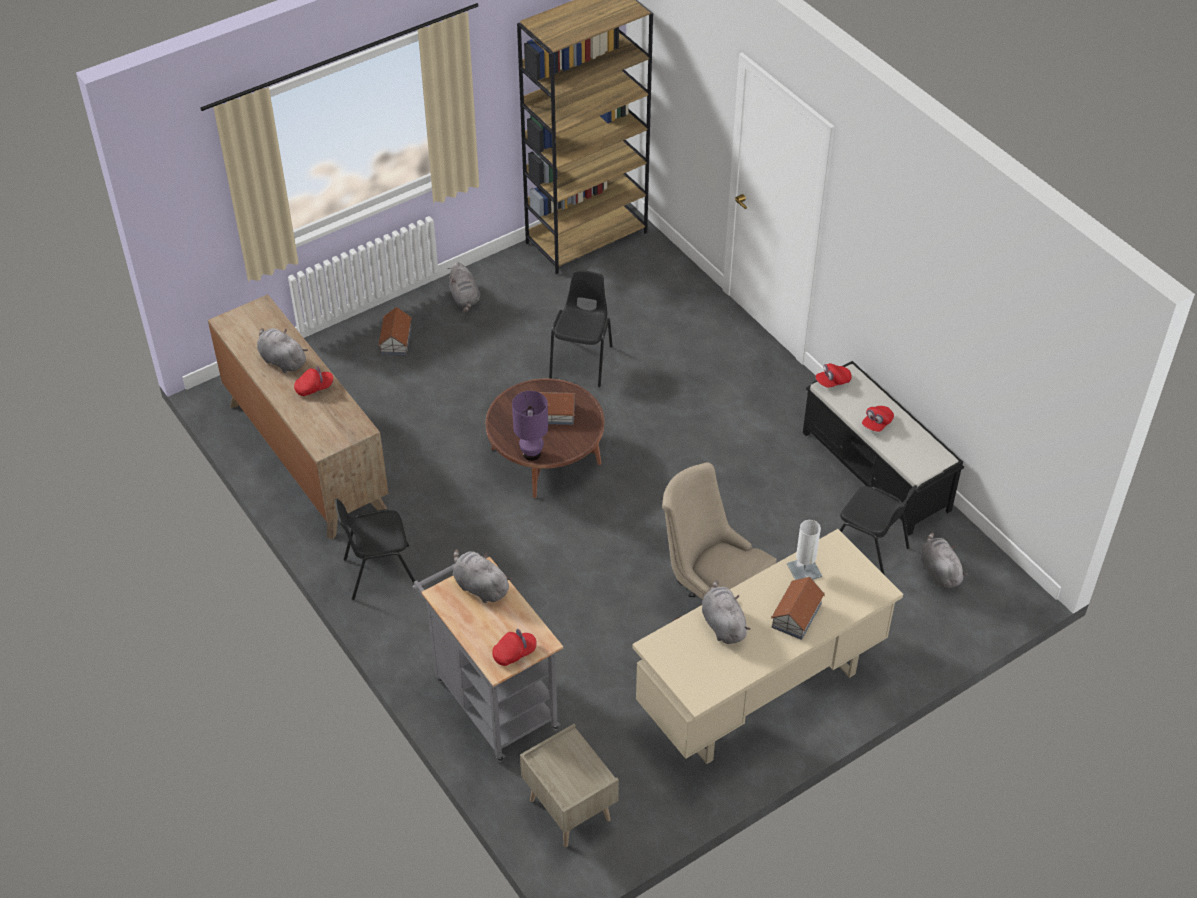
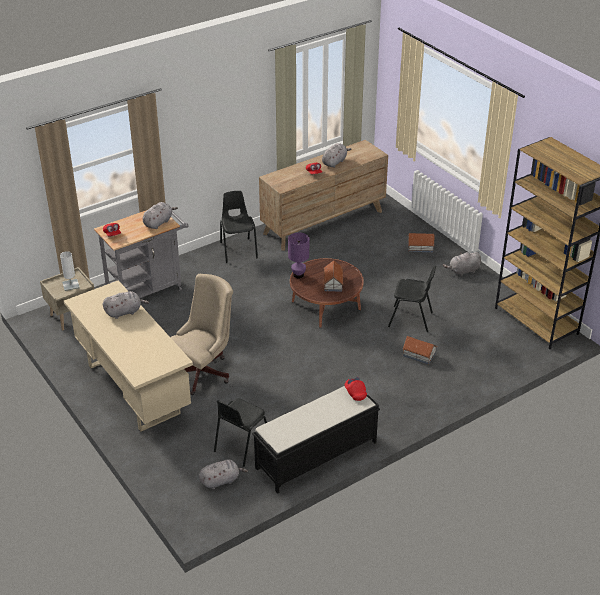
camera: 90 degrees right, 10 degrees down
(796, 615) = (125, 340): toy house -> toy house (418, 354)
(804, 570) = (160, 345): white table lamp -> white table lamp (71, 285)
(877, 424) = (313, 412): red cap -> none

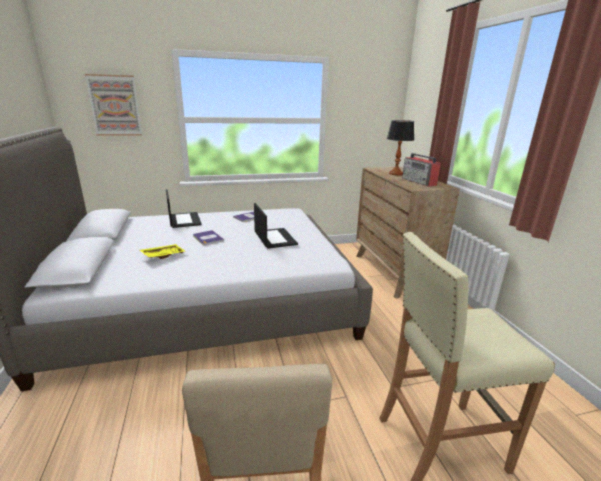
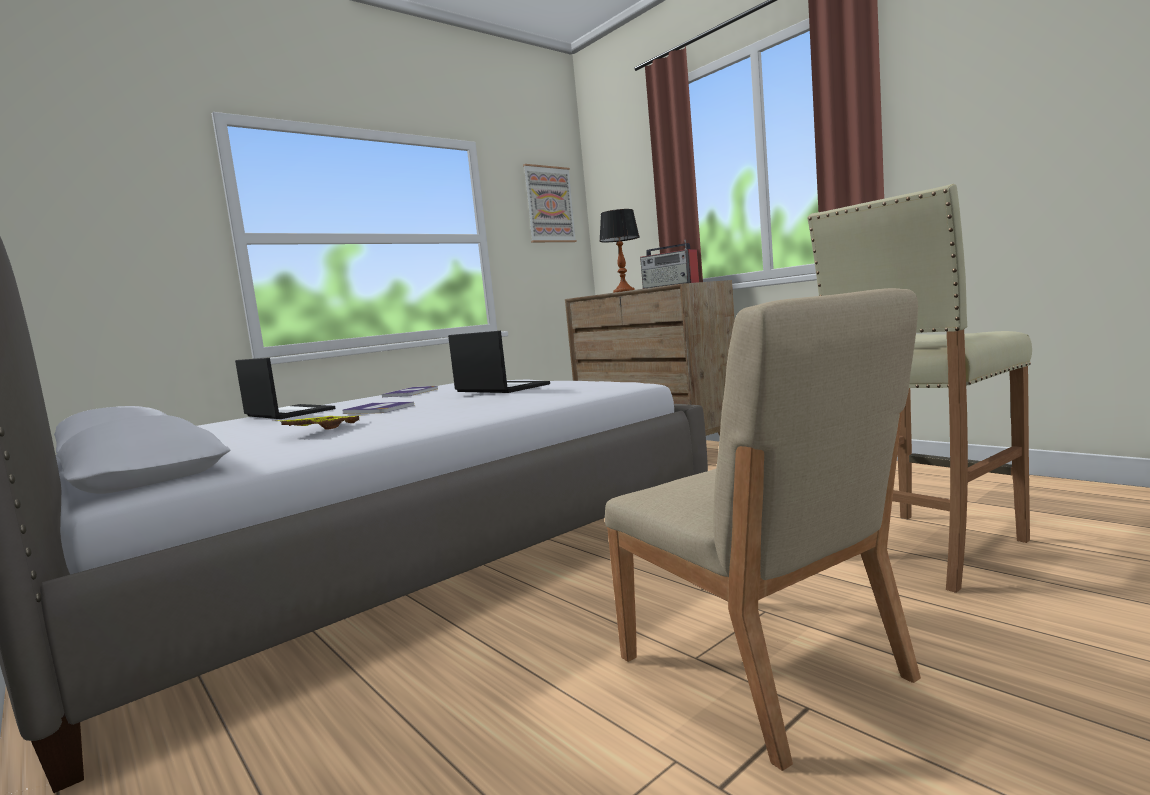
camera: 25 degrees left, 15 degrees down
(115, 105) = (94, 211): picture -> picture (549, 204)

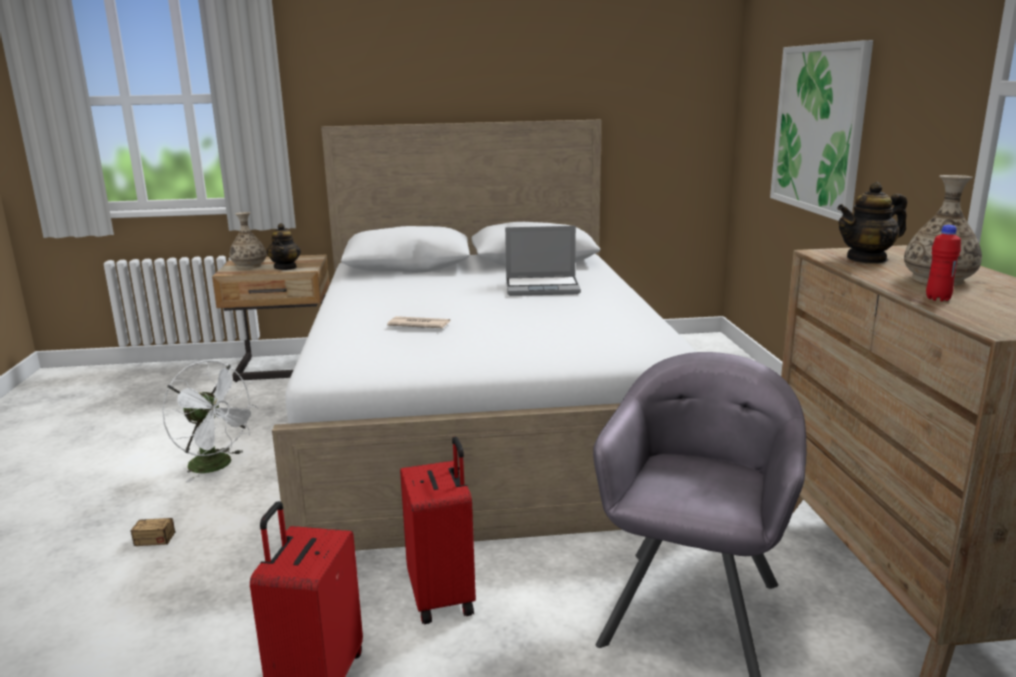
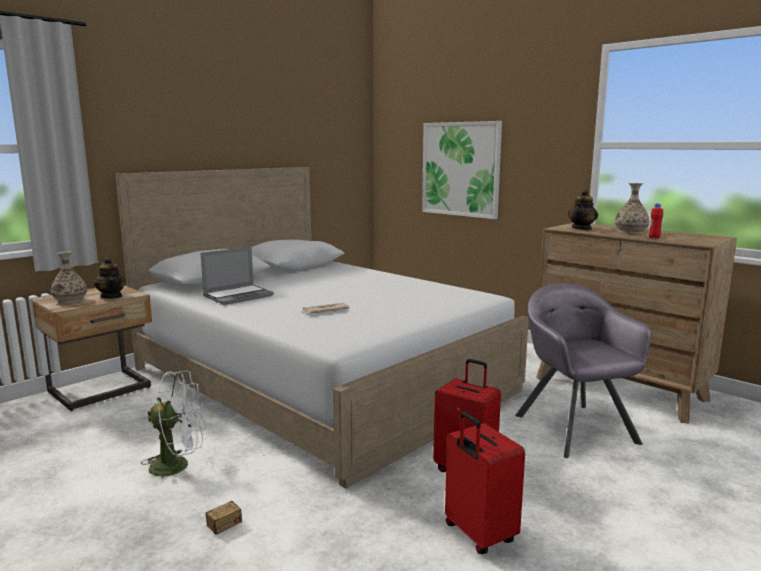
camera: 40 degrees left, 5 degrees down
(543, 288) = (343, 279): laptop -> laptop (238, 296)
..............................
* **YOUR GOAL**
Please give again the entries word for word, starting at the first line and ending with the line that contains "camera: 25 degrees left, 15 degrees down"; include both of those lines but none of the pictures.

* **THE ANSWER**
camera: 90 degrees right, 10 degrees down
(796, 615) = (125, 340): toy house -> toy house (418, 354)
(804, 570) = (160, 345): white table lamp -> white table lamp (71, 285)
(877, 424) = (313, 412): red cap -> none

camera: 25 degrees left, 15 degrees down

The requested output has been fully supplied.